General Test Lifecycle

  1. Update context before test (method update_context_before in the Test)
    1. Bind variables defined in the test into the context
    2. Bind generator values defined for that test into the context
  2. Templating: realize() final version for that test, reading lazy-loaded files
  3. Configure a Curl call, using info from the test and its configure_curl call
  4. IF interactive mode: print info and wait for response
  5. Execute the curl call
  6. Update context after the test (extraction)
  7. Run validators
  8. Construct and return a TestResponse()

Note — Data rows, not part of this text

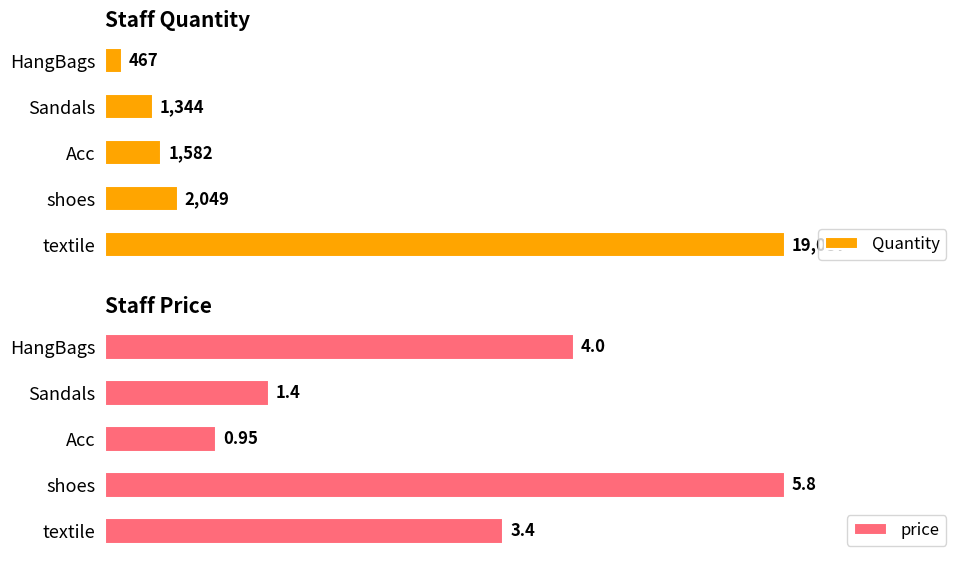

What is the value of the Quantity bar at the 3rd from the left?

1582.0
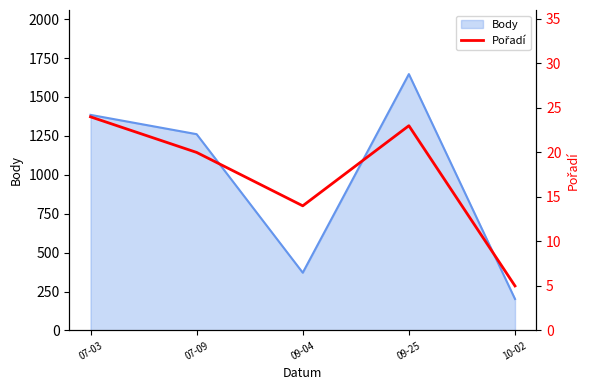

Reading left to right, extract all data points from this chart.

24	20	14	23	5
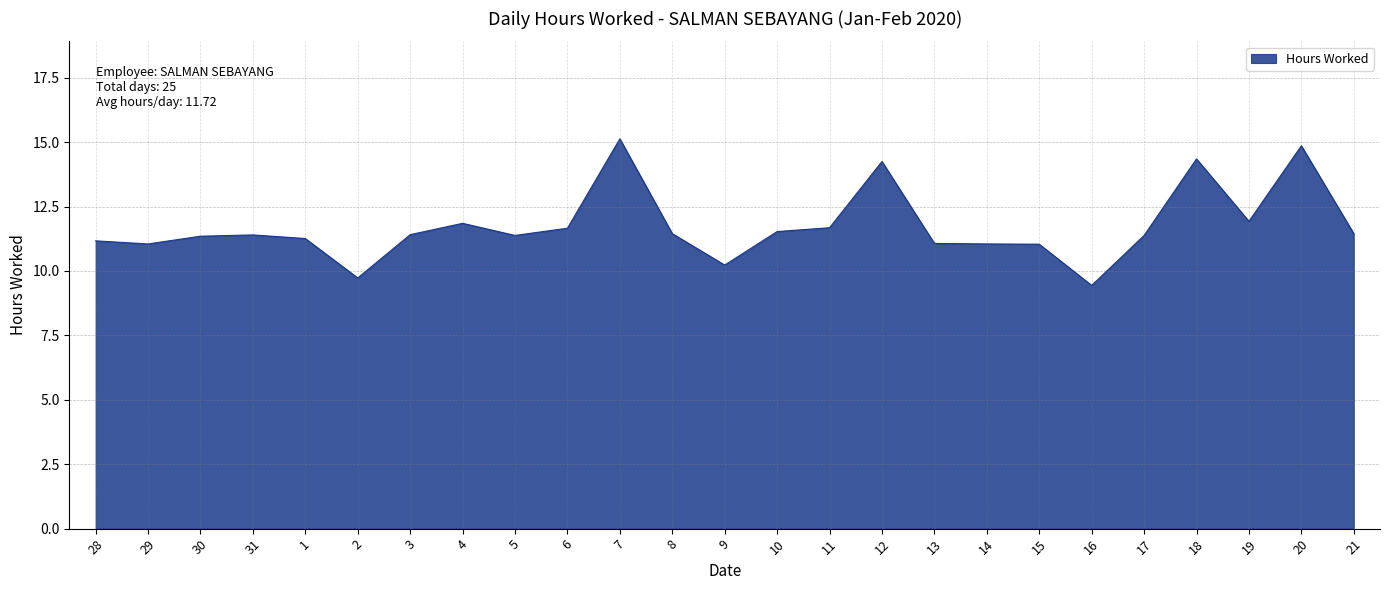

What is the difference between the second highest and second lowest values?

5.1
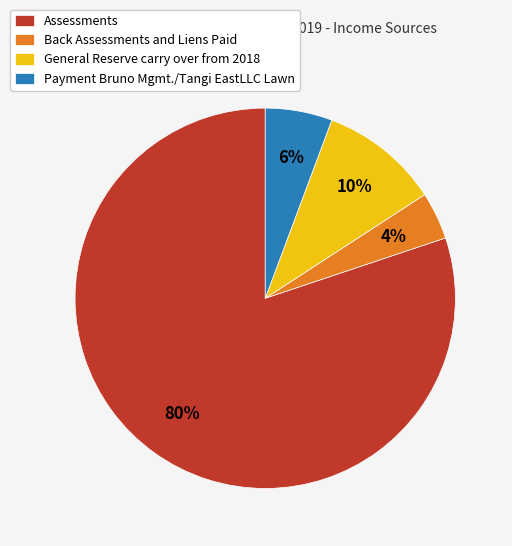

Which has a higher value, Back Assessments and Liens Paid or Payment Bruno Mgmt./Tangi EastLLC Lawn?

Payment Bruno Mgmt./Tangi EastLLC Lawn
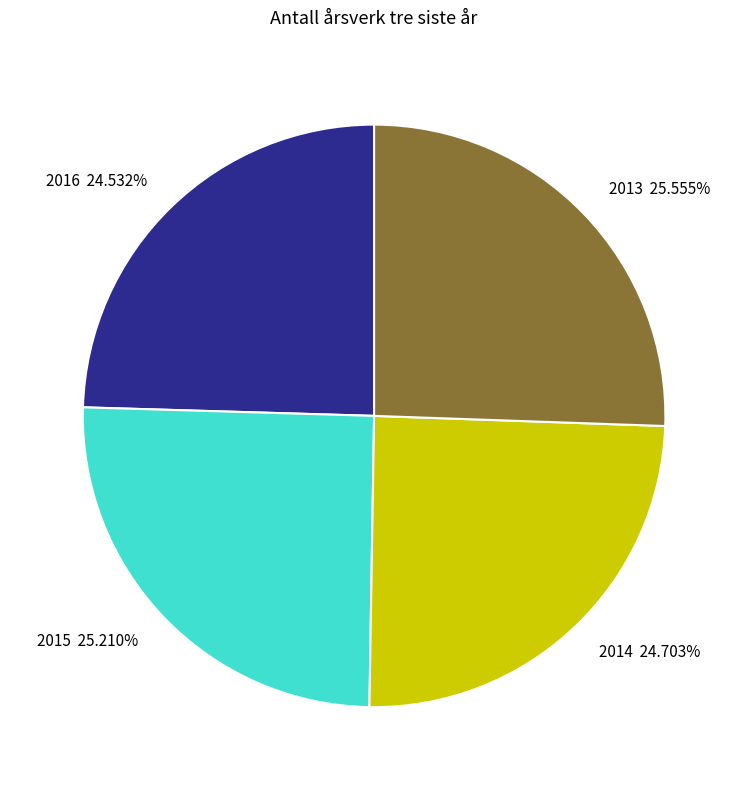

Is it true that 2014 is 25% of the pie?

True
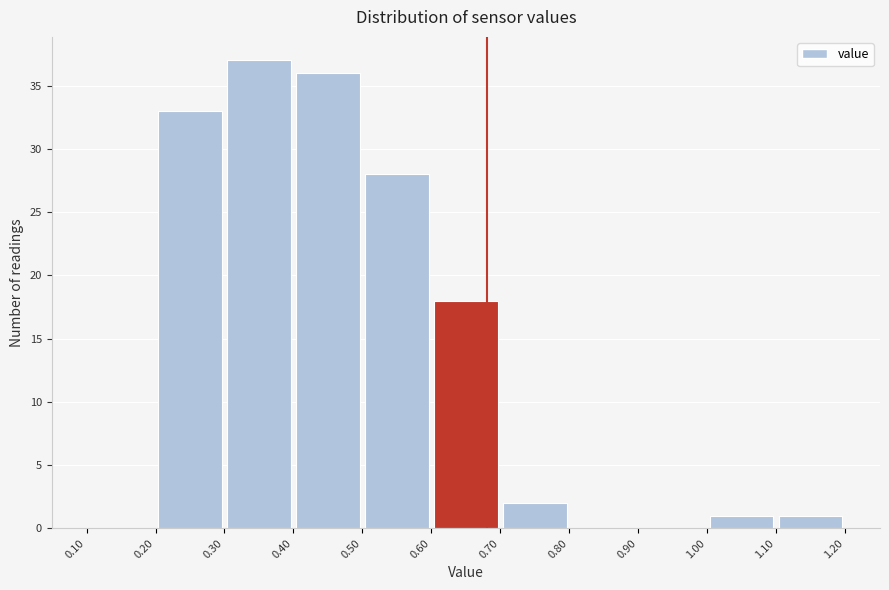

Over which range of the x-axis is the bar tallest?

0.30 to 0.40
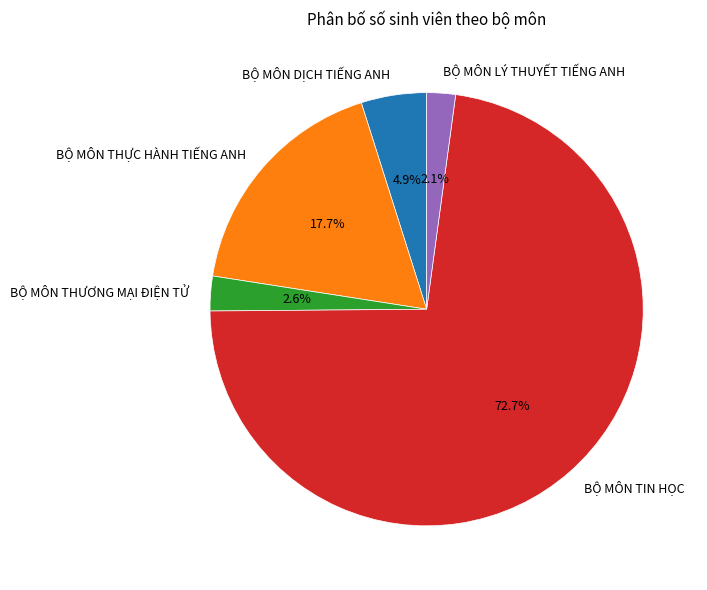

What is the ratio of the value at BỘ MÔN DỊCH TIẾNG ANH to the value at BỘ MÔN LÝ THUYẾT TIẾNG ANH?

2.3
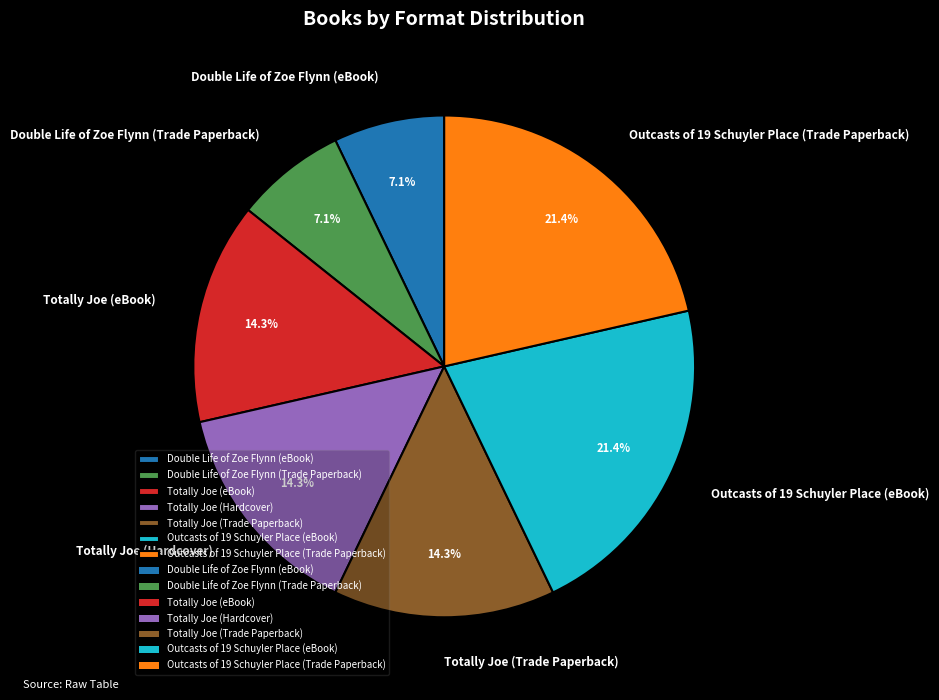

How much of the chart is everything except Double Life of Zoe Flynn (Trade Paperback)?

92.9%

General Benchmark Lifecycle

  1. Pre-processing (set up to store metrics efficiently)
  2. Warmup, runs warmup_runs times
    1. Update context before test (variable and generator binding)
    2. Realize test templating
    3. Reconfigure a Curl call (curl objects are reused if possible)
    4. Run Curl
  3. Benchmarking, runs benchmark_runs times
    1. Update context before test (variable and generator binding)
    2. Realize test templating
    3. Reconfigure a Curl call (curl objects are reused if possible)
    4. Run Curl
    5. Collect metrics (adding to arrays)
  4. Postprocessing: analyze benchmark results, condense arrays, and generate a BenchmarkResult object

Key notes about benchmarks:

  • Benchmarks do as little as possible: they do NOT run validators or extractors
  • HTTP response bodies are not stored, to get the most accurate result possible
  • They do NOT currently check HTTP response codes (this may be added later)
  • Benchmarks track a static failure count, to account for network issues
  • Benchmarks will try to optimize out as much templating as they can safely.